Lesson: Let's preprocess the data!¶

File I/O and exploring the data¶

In [ ]:

import pandas as pd

f = '../data/census_data.csv'

# read in the file

# look at the first 5 lines

In [ ]:

# What are the column names?

In [ ]:

# Sort the DataFrame by age and print out the last 5 lines

Selecting columns and rows¶

In [ ]:

# create a subset of the data with the columns education, occupation, hours_per_week. Look at the first 5 rows.

In [ ]:

# create a subset of the data with rows 50-100 and the columns work_class and race. Look at the first 5 rows.

In [ ]:

# create a subset of the data where education_num is greater than 8 and where sex is equal to Female. Look at the first 5 rows

groupby¶

In [ ]:

# Group by work_class and output the group names (hint: add .keys() to the end of your line of code).

In [ ]:

# Let's group by work_class and use the mean as the aggregate function

Pivoting¶

In [ ]:

# Let's pivot on education_num and sex, with hours_per_week as the values and mean as the aggfunc

In [ ]:

# Create a pivot table of your choosing, with any columns for rows and cols and a numerical columns for values.

Let's do the following:¶

For the machine learning section, can you extract a subset of the data where:

native_country equals United-States
hours_per_week is greater than 10
age is greater than 20 and less than 50
education is Masters

It's going to be a bunch of boolean indexing!

In [ ]:

# Store that new dataframe in new_df and print out the first five rows.

In [ ]:

# Split the DataFrame so that all of the columns except the last one are in new_df_data, and the last one is in new_df_labels.

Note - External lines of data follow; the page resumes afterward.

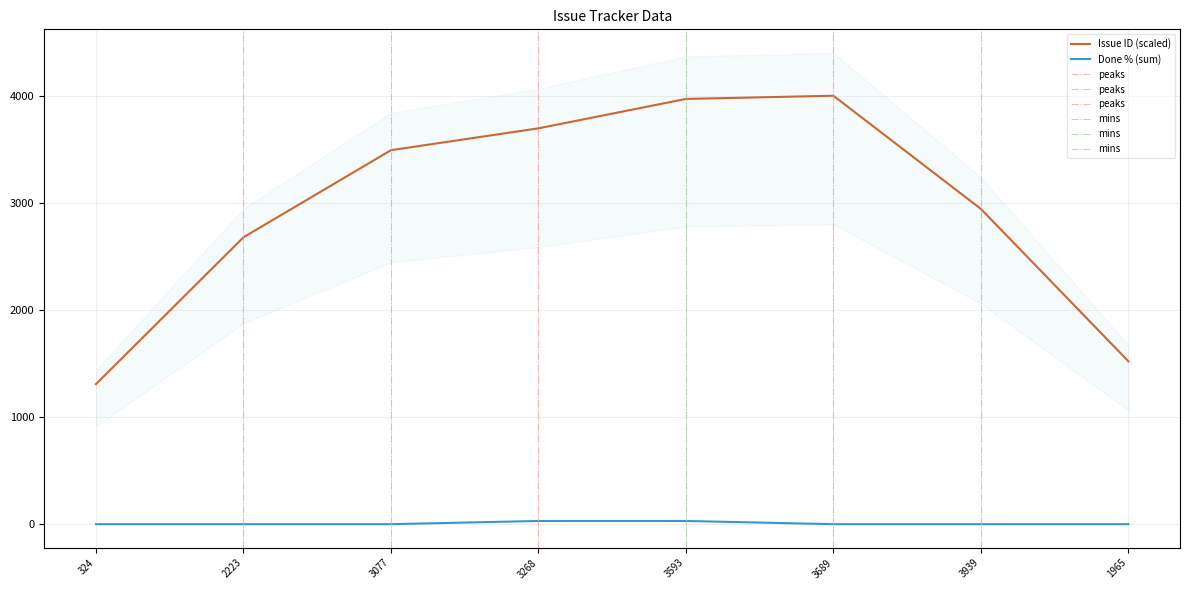

Which series has the largest range (max minus min)?

Issue ID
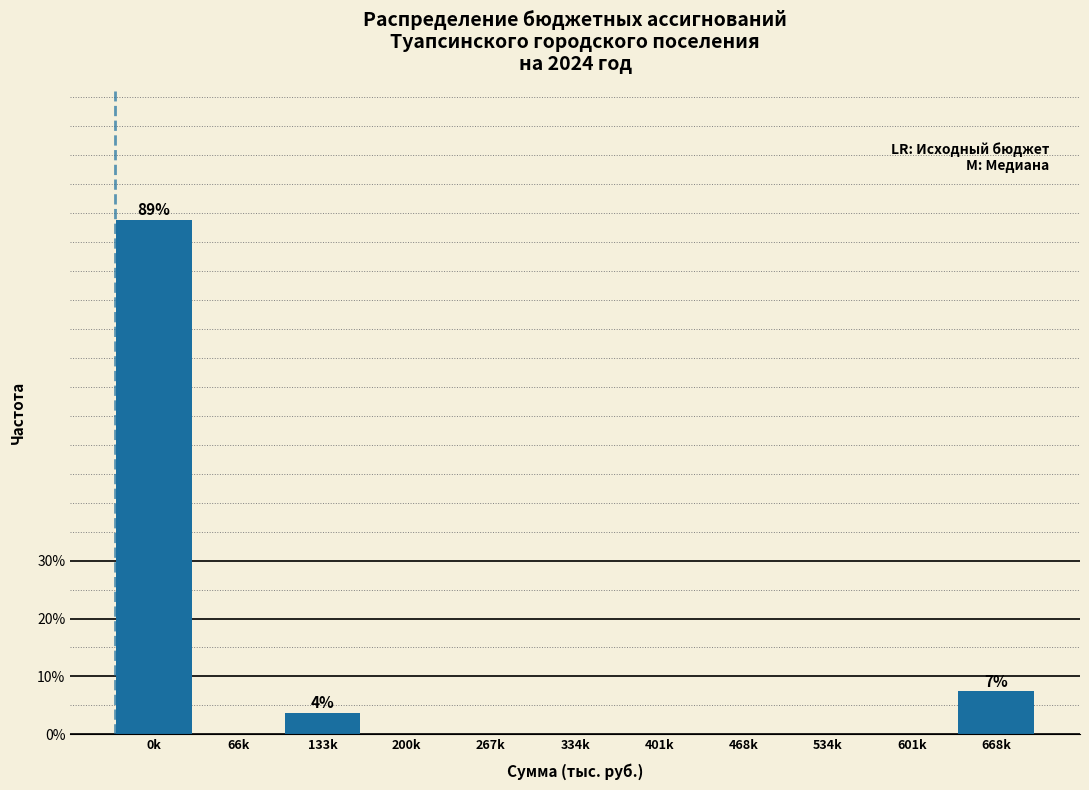

Reading left to right, extract all data points from this chart.

0k=88.9	66k=0.0	133k=3.7	200k=0.0	267k=0.0	334k=0.0	401k=0.0	468k=0.0	534k=0.0	601k=0.0	668k=7.4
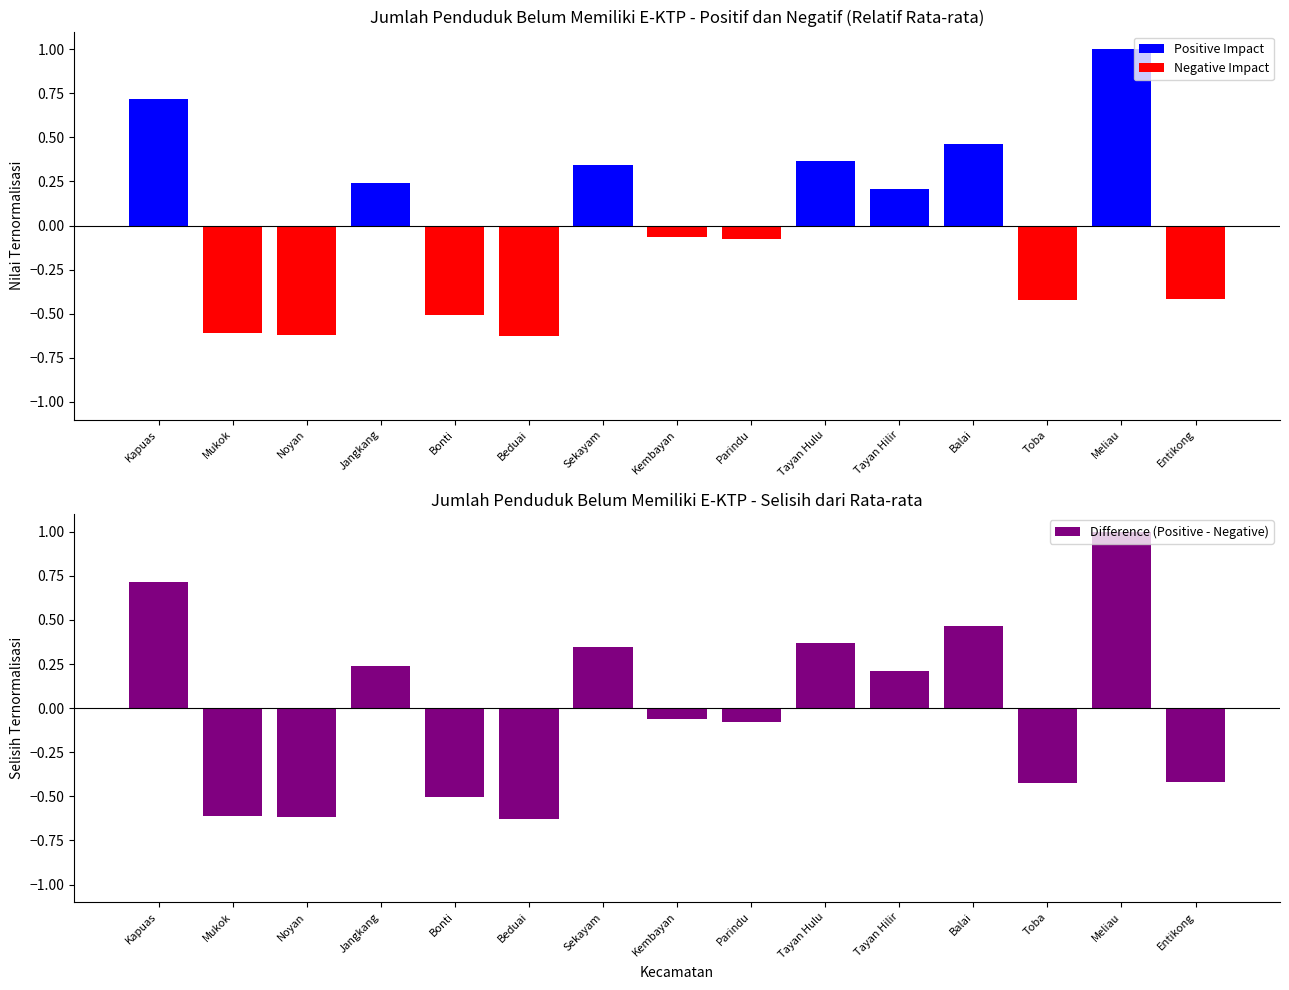

At which category is the sum across all series the highest?

Meliau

For those using IPython Notebook/Wakari/NBViewer: Go to the scikit_learn notebook!¶

(For those using code files, please go to scikit_learn_materials.py!)

End of Pandas section.¶

Lesson: let's classify our data!¶

Final preprocessing touches¶

Scikit-learn estimators take in continuous data only, which means that we'll have to transform our categorical data into something the scikit-learn estimators can handle. This is actually much easier than it sounds! We're going to convert our dataframe into a dictionary, and then encode the data in that dictionary into arrays of 1s and 0s.

Let's first transform the DataFrame into a dictionary. We first have to transpose our DataFrame, so there is one row per nested dictionary. Finally, we'll put each item into a list, because scikit-learn's DictVectorizer object takes a list of dictionaries to encode. We also only need the values from our list of dictionaries.

In [ ]:

new_df_transpose = new_df_data.transpose()

data_into_dict = new_df_transpose.to_dict()
census_data = [v for k, v in data_into_dict.iteritems()]

Now, let's encode those features and instances.

In [ ]:

from sklearn.feature_extraction import DictVectorizer

dv = DictVectorizer()
transformed_data = dv.fit_transform(census_data).toarray()
transformed_data

Now that we've done that, let's encode the labels.

In [ ]:

from sklearn.preprocessing import LabelEncoder

le = LabelEncoder()
transformed_labels = le.fit_transform(new_df_labels)
transformed_labels

Now that we've done that, can you separate the transformed_data and transformed_labels into training and test sets?

In [ ]:

from sklearn.cross_validation import train_test_split

Let's fit and predict all three classifiers to this data.

In [ ]:

from sklearn.neighbors import KNeighborsClassifier
from sklearn.tree import DecisionTreeClassifier
from sklearn.naive_bayes import GaussianNB

# fit all

# predict all

# Output kNN predictions on first 10 labels

In [ ]:

# Output decision tree predictions on first 10 labels

In [ ]:

# Output NB predictions on first 10 labels

Let's cross validate each.

In [ ]:

# Run cross-validation on kNN. Set cv=5
from sklearn.cross_validation import cross_val_score

In [ ]:

# Run cross-validation on NB. Set cv=5

For those using IPython Notebook/Wakari/NBViewer: Go to the matplotlib notebook!¶

(For those using code files, please go to matplotlib_materials.py!)

End of scikit-learn section.¶

Lesson: what can plots tell us about our data and results?¶

In [ ]:

# Let's look at the distribution of classes in our dataset. Can you get the value_counts of new_df_labels and make a bar chart?
%matplotlib inline
import matplotlib.pyplot as plt

In [ ]:

# Now, can you make a bar chart comparing the predicted kNN labels to the actual labels? You can use the first 10 only if you want.

In [ ]:

# What other visualizations would be helpful? Can you come up with a few more?